Version control is not optional for research code.

Check these items:

  • The project uses Git (or equivalent). All code is tracked.
  • .gitignore excludes data files (especially large or confidential ones), compiled files, and editor-specific files.
  • Commits are atomic and have descriptive messages: "Add IV specification for Table 5" not "updates" or "stuff."
  • The repository contains no API keys, passwords, or personally identifiable data.
  • The state of the code that produced the submitted paper is tagged or recorded (e.g., git tag v1-submission).
  • If data cannot be shared, the repository includes a data dictionary and instructions for obtaining the data.

8. Performance and Scalability

Not always critical, but important for large datasets or computationally intensive methods.

Check these items:

  • Loops over observations are vectorized where possible (especially in R and Python -- avoid row-by-row operations on data frames).
  • Bootstrap and simulation code can be parallelized.
  • Memory usage is reasonable.
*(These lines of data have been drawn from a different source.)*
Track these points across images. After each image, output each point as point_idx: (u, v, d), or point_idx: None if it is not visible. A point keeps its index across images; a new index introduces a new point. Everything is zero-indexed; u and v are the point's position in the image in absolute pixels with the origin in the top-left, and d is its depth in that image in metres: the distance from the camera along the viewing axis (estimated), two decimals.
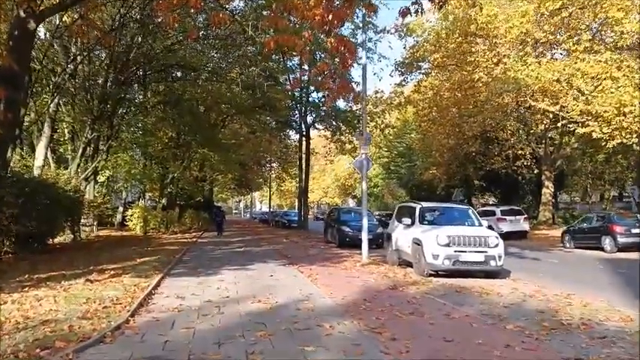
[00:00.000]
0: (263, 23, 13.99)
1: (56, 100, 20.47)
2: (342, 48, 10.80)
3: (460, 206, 15.72)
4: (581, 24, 27.04)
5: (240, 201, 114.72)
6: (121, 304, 7.57)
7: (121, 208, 34.40)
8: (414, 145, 49.62)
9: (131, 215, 28.69)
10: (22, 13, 12.18)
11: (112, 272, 10.84)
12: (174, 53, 24.93)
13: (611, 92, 24.18)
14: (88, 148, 22.65)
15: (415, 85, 34.69)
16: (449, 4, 28.91)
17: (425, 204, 14.61)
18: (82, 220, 23.06)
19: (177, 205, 35.17)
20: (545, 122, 29.99)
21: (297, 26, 18.46)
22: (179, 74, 28.66)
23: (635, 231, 20.19)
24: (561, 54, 29.74)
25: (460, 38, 29.48)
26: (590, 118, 25.32)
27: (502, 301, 8.88)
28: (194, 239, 24.93)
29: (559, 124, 28.25)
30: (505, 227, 26.85)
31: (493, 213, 28.94)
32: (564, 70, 25.28)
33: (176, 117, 29.04)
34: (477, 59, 28.42)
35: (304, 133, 38.46)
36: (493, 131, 34.90)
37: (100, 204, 26.58)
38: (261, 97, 26.82)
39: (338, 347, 5.67)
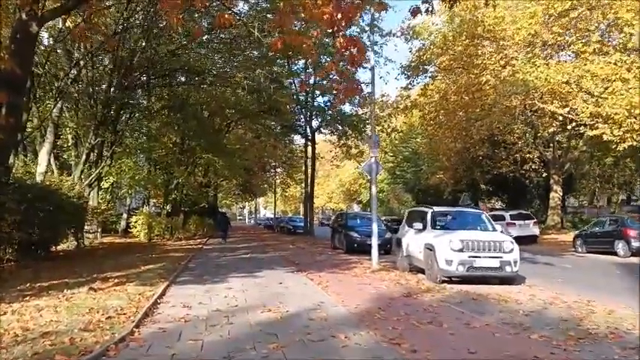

Do not load the entire dataset into memory if you only need a subset.
  • Long-running computations save intermediate results so they do not need to be rerun from scratch.
  • Expected runtime is documented for key scripts.

9. Language-Specific Checks

Stata

  • set seed before any randomization.
  • assert after merges to verify merge quality.
  • eststo / esttab or equivalent for reproducible table output.
  • log using to capture console output.

R

  • set.seed() before random operations.
  • Use renv for package management.
  • Prefer tidyverse or data.table consistently, not a mix that confuses readers.
  • Use fixest or lfe for large fixed-effects regressions (orders of magnitude faster than lm with dummy variables).

Python

  • Use pandas with explicit dtypes on read.
  • Prefer statsmodels or linearmodels for econometric regressions.
  • Use virtual environments (venv, conda).
  • Type hints for functions that will be reused.

Pre-Submission Final Check

Before submitting a replication package:

  • Clone the repository to a fresh directory and run the master script from scratch.
  • Verify that every table and figure in the paper is produced.
  • Verify that all numbers cited in the text (including those in the introduction and conclusion) can be traced to a specific line of code.
  • Remove any dead code, commented-out experiments, or personal notes.
  • Include a LICENSE file (MIT or BSD are common for research code).
  • Check that the README answers: What software? What data? How to run? What to expect?